Must-Have for Every Geocacher--and Everyone Else June 20, 2006 7 out of 7 found this review helpful
Deft mini-essays, a few hundred words each, face off with arresting full-page photographs of the locations that inspired them. Up in one corner, the mathematical analog, exact longitude and latitude of the place you are looking at, for that was how it was discovered, via a game played with hand-held global positioning satellite (GPS)units and the internet, a game called geocaching. Margot Kelley's essays are at once intimate and cosmic, playful and poignant. Highly personal, even confessional, they are interwoven with public policy comments, next-wave scientific facts, and speculative cultural theory. Each photograph is stunning composition in its own right that also speaks its side of a complex dialogue with text. If you are a geocacher, you will feel vindicated and fulfilled. If you are curious about geocaching, you will be educated and intrigued. If you know anyone who is into geocaching, you have found THE perfect gift. But, in truth, this would be a great book without a single reference to the game. This is place-writing at its wisest, each segment adroitly paired with a visual feast, so that the effect of the whole transcends the sum of the parts. LOCAL TREASURES speaks more truth about Americans and our relationship to our environment than any book since Walden Pond.

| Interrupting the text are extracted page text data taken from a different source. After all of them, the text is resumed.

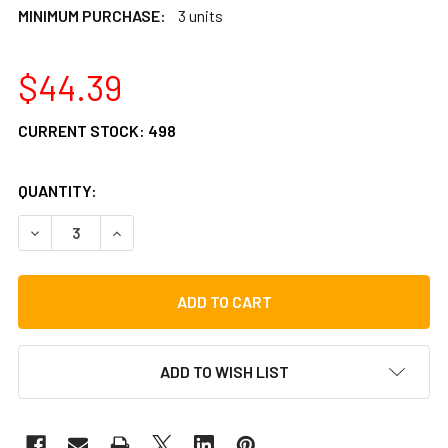
MINIMUM PURCHASE:
3 units
$44.39
CURRENT STOCK:
498
QUANTITY:
DECREASE QUANTITY OF LP CAJON THRONE
INCREASE QUANTITY OF LP CAJON THRONE
ADD TO WISH LIST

The Essence of Geocaching June 19, 2006 12 out of 12 found this review helpful
As a long-time "geocacher", I have experienced many adventures in geocaching, both alone and with family and friends, all the while having fun without wondering why the sport is so appealing. This book answers that question by capturing the spirit of geocaching in a quiet, meaningful voice. The photographs are exquisite, finely textured and rich in detail. The accompanying text is multi-layered, giving a glimpse of the physical geocache while providing background into circumstances that led the author to that location. This makes for a warm, tender, deeply personal story that touches the heart.

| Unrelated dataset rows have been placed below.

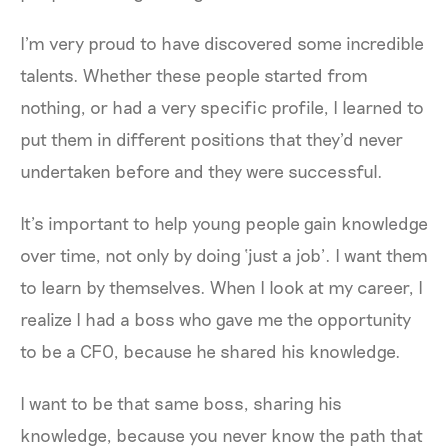
I'm very proud to have discovered some incredible
talents. Whether these people started from
nothing, or had a very specific profile, I learned to
put them in different positions that they'd never
undertaken before and they were successful.
It’s important to help young people gain knowledge
over time, not only by doing ‘just a job’. I want them
to learn by themselves. When I look at my career, I
realize I had a boss who gave me the opportunity
to be a CFO, because he shared his knowledge.
I want to be that same boss, sharing his
knowledge, because you never know the path that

Gorgeous book of American Photos, and more... May 23, 2006 12 out of 12 found this review helpful
This book would be well worth owning just as a gorgeous collection of American photos: Kelley's photographs capture the spirit of many places that most shots couldn't convey, often thanks to unusual perspectives and compositions. But Local Treasures also tells some interesting stories about the methods of geocaching--and how people use it as a both a hobby and a way to orient themselves to the places they occupy in the world. The photos and stories in this book really manage to invoke a sense of the diversity of places and people across the US, and to give the reader a brief sense of alignment with those places. Overall, a beautiful array of photos stitched together with a great storytelling voice give a relaxing and worthwhile read.